= EXERCISE PROMPT =
Write out only the tail of the records, beginning at the line containing "Victims must have" and including the last line, exactly as written.

┄┄┄┄┄┄┄┄┄┄

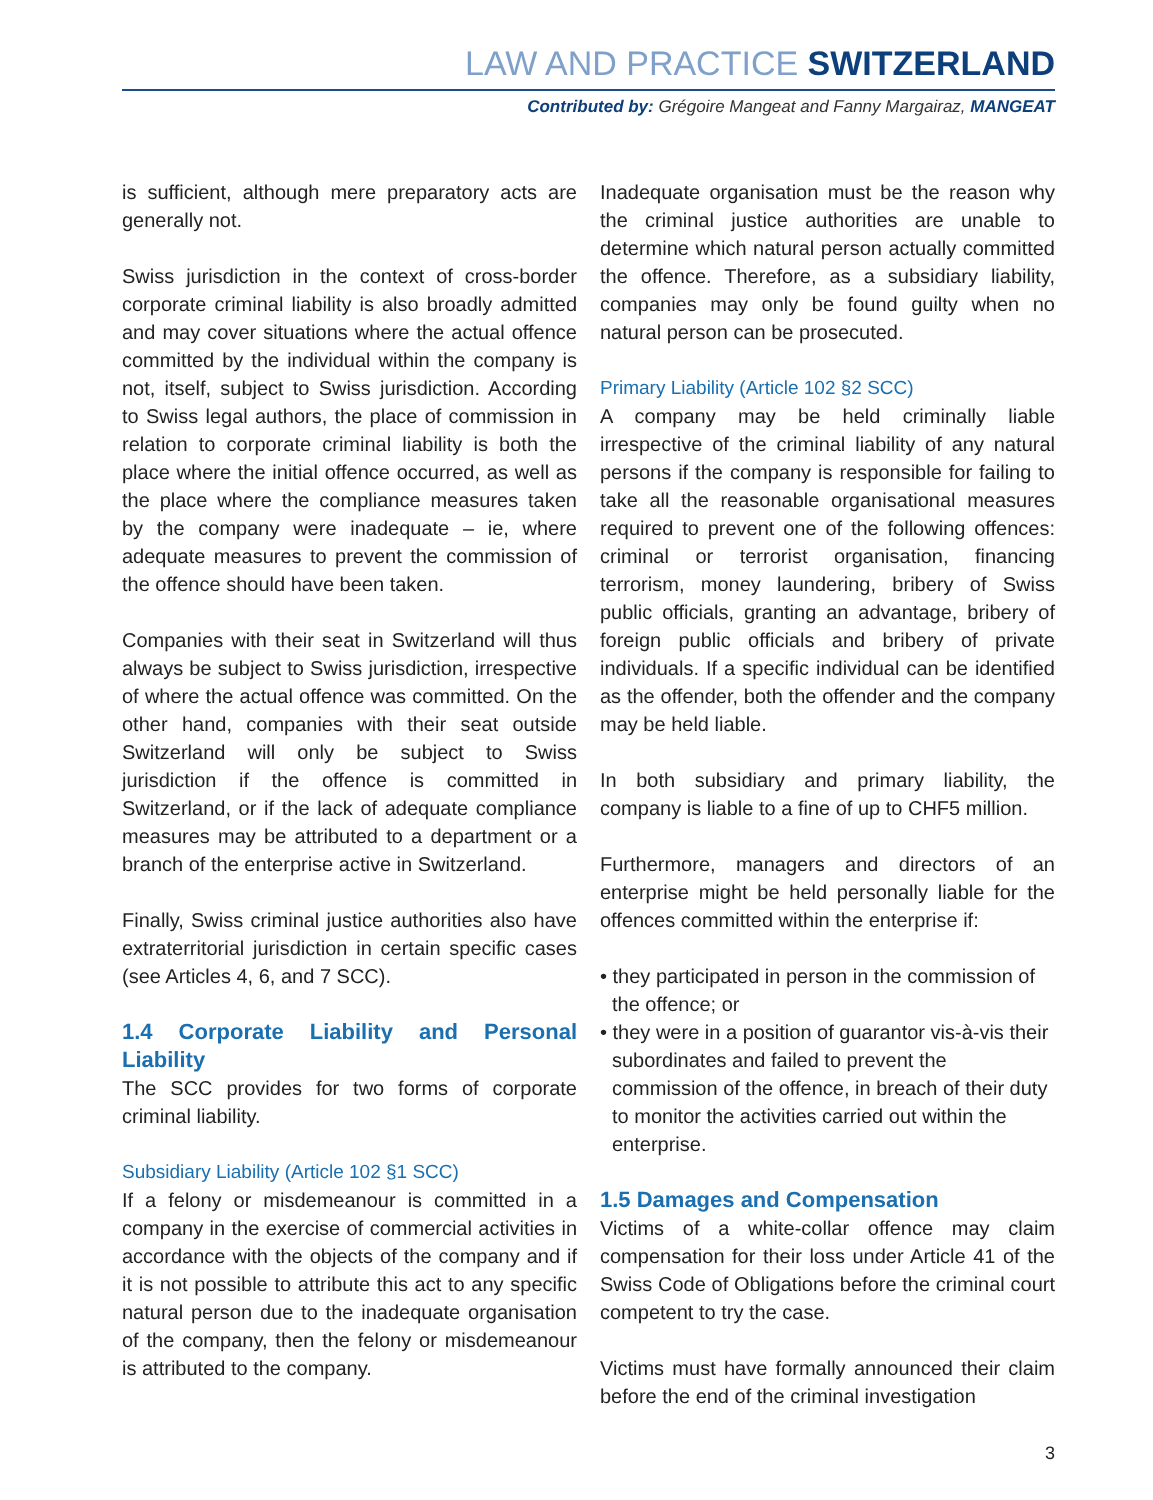LAW AND PRACTICE SWITZERLAND
Contributed by: Grégoire Mangeat and Fanny Margairaz, MANGEAT
is sufficient, although mere preparatory acts are generally not.
Swiss jurisdiction in the context of cross-border corporate criminal liability is also broadly admitted and may cover situations where the actual offence committed by the individual within the company is not, itself, subject to Swiss jurisdiction. According to Swiss legal authors, the place of commission in relation to corporate criminal liability is both the place where the initial offence occurred, as well as the place where the compliance measures taken by the company were inadequate – ie, where adequate measures to prevent the commission of the offence should have been taken.
Companies with their seat in Switzerland will thus always be subject to Swiss jurisdiction, irrespective of where the actual offence was committed. On the other hand, companies with their seat outside Switzerland will only be subject to Swiss jurisdiction if the offence is committed in Switzerland, or if the lack of adequate compliance measures may be attributed to a department or a branch of the enterprise active in Switzerland.
Finally, Swiss criminal justice authorities also have extraterritorial jurisdiction in certain specific cases (see Articles 4, 6, and 7 SCC).
1.4 Corporate Liability and Personal Liability
The SCC provides for two forms of corporate criminal liability.
Subsidiary Liability (Article 102 §1 SCC)
If a felony or misdemeanour is committed in a company in the exercise of commercial activities in accordance with the objects of the company and if it is not possible to attribute this act to any specific natural person due to the inadequate organisation of the company, then the felony or misdemeanour is attributed to the company.
Inadequate organisation must be the reason why the criminal justice authorities are unable to determine which natural person actually committed the offence. Therefore, as a subsidiary liability, companies may only be found guilty when no natural person can be prosecuted.
Primary Liability (Article 102 §2 SCC)
A company may be held criminally liable irrespective of the criminal liability of any natural persons if the company is responsible for failing to take all the reasonable organisational measures required to prevent one of the following offences: criminal or terrorist organisation, financing terrorism, money laundering, bribery of Swiss public officials, granting an advantage, bribery of foreign public officials and bribery of private individuals. If a specific individual can be identified as the offender, both the offender and the company may be held liable.
In both subsidiary and primary liability, the company is liable to a fine of up to CHF5 million.
Furthermore, managers and directors of an enterprise might be held personally liable for the offences committed within the enterprise if:
• they participated in person in the commission of the offence; or
• they were in a position of guarantor vis-à-vis their subordinates and failed to prevent the commission of the offence, in breach of their duty to monitor the activities carried out within the enterprise.
1.5 Damages and Compensation
Victims of a white-collar offence may claim compensation for their loss under Article 41 of the Swiss Code of Obligations before the criminal court competent to try the case.
Victims must have formally announced their claim before the end of the criminal investigation
3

┄┄┄┄┄┄┄┄┄┄

= EXPECTED OUTPUT =
Victims must have formally announced their claim before the end of the criminal investigation
3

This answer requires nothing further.